--- START ---

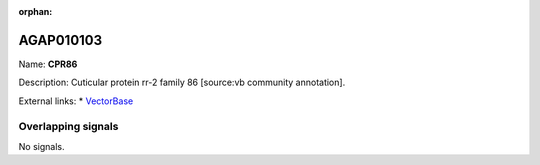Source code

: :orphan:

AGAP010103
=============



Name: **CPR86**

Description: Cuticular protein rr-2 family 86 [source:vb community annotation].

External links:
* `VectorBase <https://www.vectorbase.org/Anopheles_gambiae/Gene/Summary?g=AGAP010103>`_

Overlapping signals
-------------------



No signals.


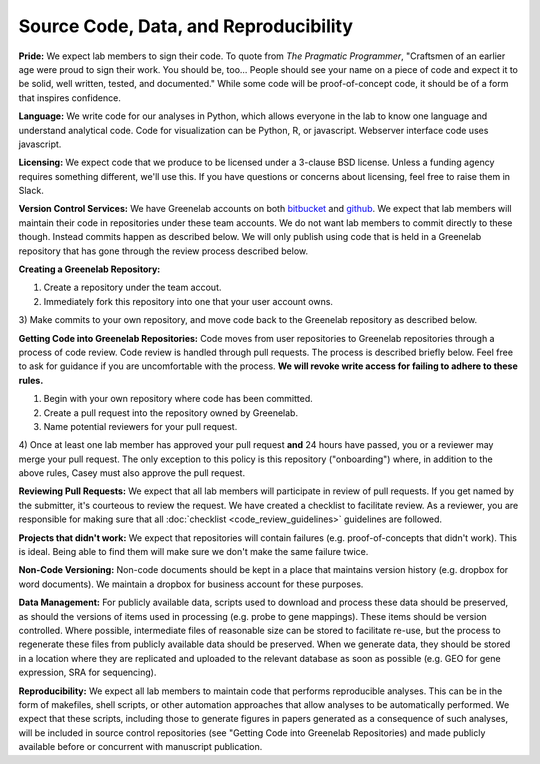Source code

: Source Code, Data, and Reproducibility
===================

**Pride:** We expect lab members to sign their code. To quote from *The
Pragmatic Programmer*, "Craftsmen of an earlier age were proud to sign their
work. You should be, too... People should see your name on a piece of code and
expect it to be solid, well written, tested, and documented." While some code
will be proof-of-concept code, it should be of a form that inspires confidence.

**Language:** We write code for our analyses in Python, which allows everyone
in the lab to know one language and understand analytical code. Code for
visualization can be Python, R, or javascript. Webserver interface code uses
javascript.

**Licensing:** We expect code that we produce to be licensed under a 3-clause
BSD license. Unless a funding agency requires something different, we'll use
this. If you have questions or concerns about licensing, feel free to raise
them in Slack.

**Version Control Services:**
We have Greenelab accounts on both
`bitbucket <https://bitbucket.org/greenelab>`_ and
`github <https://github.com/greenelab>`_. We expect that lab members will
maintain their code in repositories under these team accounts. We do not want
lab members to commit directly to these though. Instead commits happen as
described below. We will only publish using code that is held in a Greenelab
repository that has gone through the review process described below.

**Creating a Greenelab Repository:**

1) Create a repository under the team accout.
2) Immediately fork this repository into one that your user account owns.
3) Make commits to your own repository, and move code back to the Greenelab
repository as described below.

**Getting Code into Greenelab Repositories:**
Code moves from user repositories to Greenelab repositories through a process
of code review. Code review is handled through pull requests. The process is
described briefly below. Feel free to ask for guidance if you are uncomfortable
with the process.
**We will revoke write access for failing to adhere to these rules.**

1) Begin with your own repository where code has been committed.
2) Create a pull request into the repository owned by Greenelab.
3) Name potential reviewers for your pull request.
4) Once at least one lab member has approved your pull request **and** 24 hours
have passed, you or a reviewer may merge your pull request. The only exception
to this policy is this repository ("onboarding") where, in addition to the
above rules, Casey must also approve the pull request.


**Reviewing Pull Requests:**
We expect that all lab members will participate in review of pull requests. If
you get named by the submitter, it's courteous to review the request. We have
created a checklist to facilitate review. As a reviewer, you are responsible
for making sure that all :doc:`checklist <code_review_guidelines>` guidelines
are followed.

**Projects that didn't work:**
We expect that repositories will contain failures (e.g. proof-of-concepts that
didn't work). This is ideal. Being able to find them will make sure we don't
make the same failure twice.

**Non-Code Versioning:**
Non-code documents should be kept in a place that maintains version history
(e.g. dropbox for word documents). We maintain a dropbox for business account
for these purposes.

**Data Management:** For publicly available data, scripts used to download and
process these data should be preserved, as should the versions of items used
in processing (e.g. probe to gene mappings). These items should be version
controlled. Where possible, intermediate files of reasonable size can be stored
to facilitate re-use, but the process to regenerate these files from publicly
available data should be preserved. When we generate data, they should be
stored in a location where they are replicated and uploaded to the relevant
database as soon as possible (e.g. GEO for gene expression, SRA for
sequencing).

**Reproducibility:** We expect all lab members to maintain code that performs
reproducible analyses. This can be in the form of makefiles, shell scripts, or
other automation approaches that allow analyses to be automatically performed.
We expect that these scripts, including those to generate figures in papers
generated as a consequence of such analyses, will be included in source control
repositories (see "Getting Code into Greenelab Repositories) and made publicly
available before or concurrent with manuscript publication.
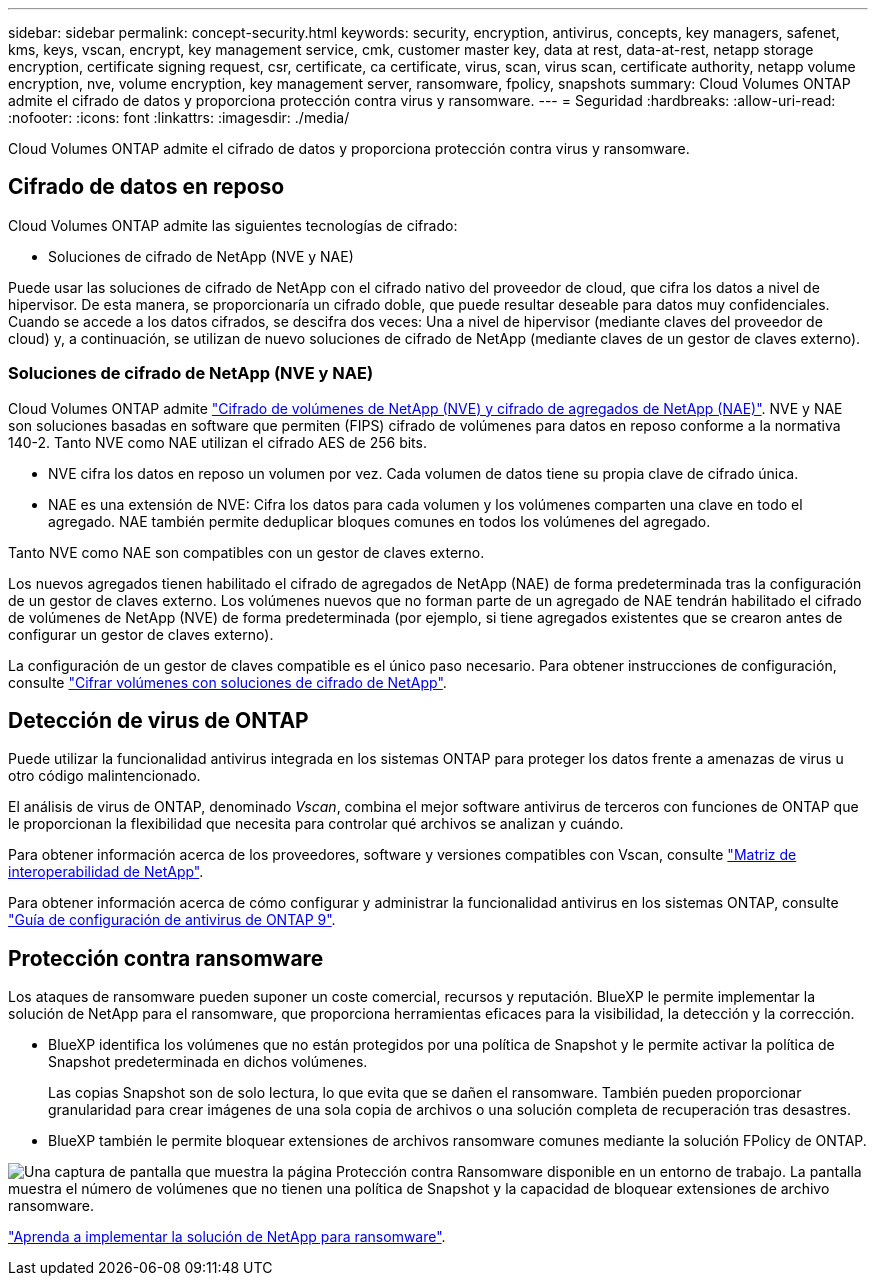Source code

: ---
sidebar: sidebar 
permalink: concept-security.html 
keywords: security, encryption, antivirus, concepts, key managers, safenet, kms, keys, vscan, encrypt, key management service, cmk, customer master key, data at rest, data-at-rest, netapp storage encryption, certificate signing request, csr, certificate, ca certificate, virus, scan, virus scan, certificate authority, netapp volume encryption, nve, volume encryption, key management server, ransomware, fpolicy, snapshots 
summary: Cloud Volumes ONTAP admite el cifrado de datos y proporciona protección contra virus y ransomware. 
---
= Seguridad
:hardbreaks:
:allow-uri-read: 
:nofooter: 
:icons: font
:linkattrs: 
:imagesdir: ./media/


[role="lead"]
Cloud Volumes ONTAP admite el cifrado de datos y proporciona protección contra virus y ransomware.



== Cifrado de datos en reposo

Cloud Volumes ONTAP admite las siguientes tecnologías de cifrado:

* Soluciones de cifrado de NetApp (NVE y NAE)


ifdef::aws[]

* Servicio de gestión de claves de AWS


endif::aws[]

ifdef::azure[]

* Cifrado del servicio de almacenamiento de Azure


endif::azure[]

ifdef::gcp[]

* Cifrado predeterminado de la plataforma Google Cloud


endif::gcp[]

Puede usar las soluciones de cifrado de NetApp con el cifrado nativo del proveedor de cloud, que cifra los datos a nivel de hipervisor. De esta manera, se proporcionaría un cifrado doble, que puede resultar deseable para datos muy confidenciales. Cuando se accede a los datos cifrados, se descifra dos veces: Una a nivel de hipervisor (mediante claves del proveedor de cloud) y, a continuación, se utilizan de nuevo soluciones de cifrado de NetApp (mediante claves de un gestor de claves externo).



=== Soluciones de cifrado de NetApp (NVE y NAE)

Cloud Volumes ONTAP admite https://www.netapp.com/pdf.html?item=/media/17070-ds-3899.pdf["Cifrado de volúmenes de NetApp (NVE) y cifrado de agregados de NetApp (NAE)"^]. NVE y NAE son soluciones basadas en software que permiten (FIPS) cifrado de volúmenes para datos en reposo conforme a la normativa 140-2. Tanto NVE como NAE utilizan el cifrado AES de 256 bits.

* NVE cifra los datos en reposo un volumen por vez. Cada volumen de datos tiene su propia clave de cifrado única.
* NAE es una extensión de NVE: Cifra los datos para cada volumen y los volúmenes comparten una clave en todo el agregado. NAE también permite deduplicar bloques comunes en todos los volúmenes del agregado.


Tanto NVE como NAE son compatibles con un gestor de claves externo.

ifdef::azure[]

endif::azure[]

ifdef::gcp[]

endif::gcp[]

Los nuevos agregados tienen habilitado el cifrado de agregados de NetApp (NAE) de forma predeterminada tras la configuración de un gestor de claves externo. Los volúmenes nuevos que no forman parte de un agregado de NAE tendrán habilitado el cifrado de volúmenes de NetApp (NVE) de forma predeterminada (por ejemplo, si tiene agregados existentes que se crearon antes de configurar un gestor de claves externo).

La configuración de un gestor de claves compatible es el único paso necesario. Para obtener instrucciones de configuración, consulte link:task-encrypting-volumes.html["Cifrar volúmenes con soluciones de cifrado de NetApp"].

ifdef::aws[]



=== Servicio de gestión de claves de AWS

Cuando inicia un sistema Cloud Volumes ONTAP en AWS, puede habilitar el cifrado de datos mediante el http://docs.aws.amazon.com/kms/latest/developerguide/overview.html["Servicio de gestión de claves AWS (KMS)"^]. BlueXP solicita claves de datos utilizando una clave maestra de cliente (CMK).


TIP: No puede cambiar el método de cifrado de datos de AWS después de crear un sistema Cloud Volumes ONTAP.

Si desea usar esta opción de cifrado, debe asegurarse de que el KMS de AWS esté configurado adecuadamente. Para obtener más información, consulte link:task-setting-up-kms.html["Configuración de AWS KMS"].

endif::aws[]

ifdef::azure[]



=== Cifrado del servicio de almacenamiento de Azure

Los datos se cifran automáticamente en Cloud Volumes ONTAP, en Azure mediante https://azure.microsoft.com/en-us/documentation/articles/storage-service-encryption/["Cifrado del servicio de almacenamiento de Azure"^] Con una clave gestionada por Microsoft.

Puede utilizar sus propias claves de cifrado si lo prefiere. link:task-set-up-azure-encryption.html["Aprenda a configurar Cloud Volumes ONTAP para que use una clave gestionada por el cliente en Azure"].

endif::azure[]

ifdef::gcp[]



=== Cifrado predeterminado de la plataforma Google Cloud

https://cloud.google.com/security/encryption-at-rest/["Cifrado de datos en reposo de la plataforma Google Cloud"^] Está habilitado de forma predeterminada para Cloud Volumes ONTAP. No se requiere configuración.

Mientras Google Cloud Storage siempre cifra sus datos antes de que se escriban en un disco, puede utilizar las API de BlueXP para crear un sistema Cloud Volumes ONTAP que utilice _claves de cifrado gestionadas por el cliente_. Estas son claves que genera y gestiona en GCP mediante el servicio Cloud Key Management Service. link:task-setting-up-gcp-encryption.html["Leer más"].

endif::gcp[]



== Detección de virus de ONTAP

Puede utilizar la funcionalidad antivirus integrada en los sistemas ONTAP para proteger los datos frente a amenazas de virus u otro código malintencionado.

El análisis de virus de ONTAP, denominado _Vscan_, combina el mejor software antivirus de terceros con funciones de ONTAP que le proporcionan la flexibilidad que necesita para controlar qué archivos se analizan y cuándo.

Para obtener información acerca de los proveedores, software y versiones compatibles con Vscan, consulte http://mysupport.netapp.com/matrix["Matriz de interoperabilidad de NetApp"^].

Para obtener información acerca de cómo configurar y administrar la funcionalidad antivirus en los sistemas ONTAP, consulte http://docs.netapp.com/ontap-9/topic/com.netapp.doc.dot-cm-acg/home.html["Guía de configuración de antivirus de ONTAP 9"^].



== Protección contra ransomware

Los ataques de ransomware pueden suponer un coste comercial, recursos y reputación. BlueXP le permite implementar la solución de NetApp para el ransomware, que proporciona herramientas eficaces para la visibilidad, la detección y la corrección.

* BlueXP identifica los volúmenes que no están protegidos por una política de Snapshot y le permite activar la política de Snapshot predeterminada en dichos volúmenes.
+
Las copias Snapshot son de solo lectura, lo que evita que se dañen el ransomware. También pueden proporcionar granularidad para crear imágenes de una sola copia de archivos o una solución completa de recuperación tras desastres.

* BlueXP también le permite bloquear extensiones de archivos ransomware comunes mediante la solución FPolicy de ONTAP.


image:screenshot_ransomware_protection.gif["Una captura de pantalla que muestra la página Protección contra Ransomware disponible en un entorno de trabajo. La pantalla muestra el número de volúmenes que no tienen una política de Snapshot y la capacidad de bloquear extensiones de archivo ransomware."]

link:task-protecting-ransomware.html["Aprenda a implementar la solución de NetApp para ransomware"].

--- END ---
--- START ---

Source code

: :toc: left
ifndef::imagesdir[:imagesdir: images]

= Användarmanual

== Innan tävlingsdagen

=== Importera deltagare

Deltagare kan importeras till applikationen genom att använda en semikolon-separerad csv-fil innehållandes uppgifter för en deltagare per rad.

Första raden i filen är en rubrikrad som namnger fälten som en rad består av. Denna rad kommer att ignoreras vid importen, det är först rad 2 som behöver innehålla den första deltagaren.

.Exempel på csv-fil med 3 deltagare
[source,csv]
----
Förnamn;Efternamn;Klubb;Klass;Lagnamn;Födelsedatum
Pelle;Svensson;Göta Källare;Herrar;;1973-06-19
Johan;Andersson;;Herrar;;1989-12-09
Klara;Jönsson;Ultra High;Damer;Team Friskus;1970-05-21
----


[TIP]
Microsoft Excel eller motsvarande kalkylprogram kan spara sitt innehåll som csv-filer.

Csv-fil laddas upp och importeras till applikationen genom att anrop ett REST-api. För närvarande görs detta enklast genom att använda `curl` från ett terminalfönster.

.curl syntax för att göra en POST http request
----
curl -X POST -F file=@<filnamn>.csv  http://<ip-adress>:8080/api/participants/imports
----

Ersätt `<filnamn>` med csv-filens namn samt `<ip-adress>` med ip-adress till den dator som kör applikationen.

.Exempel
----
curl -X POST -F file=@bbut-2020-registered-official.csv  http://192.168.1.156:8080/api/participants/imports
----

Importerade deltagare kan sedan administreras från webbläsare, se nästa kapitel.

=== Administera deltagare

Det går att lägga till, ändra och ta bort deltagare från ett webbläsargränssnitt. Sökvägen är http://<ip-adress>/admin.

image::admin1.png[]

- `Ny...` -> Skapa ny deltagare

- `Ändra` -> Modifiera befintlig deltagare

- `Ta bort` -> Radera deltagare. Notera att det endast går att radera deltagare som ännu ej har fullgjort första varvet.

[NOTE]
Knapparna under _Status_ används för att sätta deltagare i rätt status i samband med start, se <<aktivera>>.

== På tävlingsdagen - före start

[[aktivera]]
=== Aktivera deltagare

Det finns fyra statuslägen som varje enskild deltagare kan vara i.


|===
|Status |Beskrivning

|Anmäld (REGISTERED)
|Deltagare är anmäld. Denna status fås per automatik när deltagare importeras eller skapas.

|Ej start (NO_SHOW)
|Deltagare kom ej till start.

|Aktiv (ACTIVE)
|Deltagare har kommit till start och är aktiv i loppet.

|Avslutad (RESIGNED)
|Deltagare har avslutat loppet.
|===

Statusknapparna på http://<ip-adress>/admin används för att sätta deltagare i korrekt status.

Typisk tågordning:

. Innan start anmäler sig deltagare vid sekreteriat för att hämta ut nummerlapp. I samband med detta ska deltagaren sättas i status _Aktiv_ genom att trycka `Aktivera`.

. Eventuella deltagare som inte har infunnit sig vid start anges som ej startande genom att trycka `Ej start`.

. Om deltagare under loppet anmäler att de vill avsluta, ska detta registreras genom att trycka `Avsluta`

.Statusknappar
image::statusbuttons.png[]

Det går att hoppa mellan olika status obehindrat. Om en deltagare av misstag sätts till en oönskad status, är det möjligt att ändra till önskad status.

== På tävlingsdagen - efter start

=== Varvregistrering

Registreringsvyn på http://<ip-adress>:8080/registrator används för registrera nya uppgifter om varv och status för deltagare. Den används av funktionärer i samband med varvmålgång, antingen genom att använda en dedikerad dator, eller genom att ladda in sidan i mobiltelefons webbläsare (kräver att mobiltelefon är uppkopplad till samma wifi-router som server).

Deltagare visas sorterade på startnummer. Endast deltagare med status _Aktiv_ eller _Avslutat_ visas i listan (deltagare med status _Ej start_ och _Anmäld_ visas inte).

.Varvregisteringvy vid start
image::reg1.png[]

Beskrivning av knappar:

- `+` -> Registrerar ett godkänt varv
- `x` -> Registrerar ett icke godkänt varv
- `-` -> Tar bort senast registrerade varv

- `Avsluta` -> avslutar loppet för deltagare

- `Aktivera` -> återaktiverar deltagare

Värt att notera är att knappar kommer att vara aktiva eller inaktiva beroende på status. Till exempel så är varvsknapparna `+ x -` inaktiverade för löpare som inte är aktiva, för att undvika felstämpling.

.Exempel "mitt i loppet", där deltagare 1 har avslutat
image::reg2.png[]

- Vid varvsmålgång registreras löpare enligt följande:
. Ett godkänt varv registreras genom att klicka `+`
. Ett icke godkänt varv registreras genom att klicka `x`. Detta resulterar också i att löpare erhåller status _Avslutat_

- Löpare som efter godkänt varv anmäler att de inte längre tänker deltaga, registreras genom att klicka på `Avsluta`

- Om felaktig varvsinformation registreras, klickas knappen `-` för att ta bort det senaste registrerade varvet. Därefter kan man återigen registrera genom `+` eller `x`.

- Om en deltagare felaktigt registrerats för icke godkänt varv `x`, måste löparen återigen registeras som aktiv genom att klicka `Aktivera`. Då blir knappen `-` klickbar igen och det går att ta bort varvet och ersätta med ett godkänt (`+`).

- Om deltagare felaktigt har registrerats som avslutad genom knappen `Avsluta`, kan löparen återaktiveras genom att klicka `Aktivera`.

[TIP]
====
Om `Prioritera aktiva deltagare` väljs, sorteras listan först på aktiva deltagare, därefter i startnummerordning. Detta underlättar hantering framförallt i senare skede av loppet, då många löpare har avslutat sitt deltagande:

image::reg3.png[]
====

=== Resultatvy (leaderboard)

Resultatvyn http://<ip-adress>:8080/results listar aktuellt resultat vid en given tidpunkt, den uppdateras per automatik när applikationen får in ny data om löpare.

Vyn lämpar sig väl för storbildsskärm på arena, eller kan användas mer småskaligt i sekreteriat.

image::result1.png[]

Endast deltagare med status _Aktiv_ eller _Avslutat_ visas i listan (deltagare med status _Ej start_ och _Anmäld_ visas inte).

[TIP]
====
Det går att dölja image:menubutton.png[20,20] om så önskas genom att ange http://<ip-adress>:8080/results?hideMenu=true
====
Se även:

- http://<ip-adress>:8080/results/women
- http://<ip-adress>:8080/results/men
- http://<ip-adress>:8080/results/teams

--- END ---

= TASK DETAILS =
Output the lines of the records above exactly as they appear, from the line containing "We expect that all" through the line containing "make the same failure twice.".

= RESPONSE TO THE TASK =
We expect that all lab members will participate in review of pull requests. If
you get named by the submitter, it's courteous to review the request. We have
created a checklist to facilitate review. As a reviewer, you are responsible
for making sure that all :doc:`checklist <code_review_guidelines>` guidelines
are followed.

**Projects that didn't work:**
We expect that repositories will contain failures (e.g. proof-of-concepts that
didn't work). This is ideal. Being able to find them will make sure we don't
make the same failure twice.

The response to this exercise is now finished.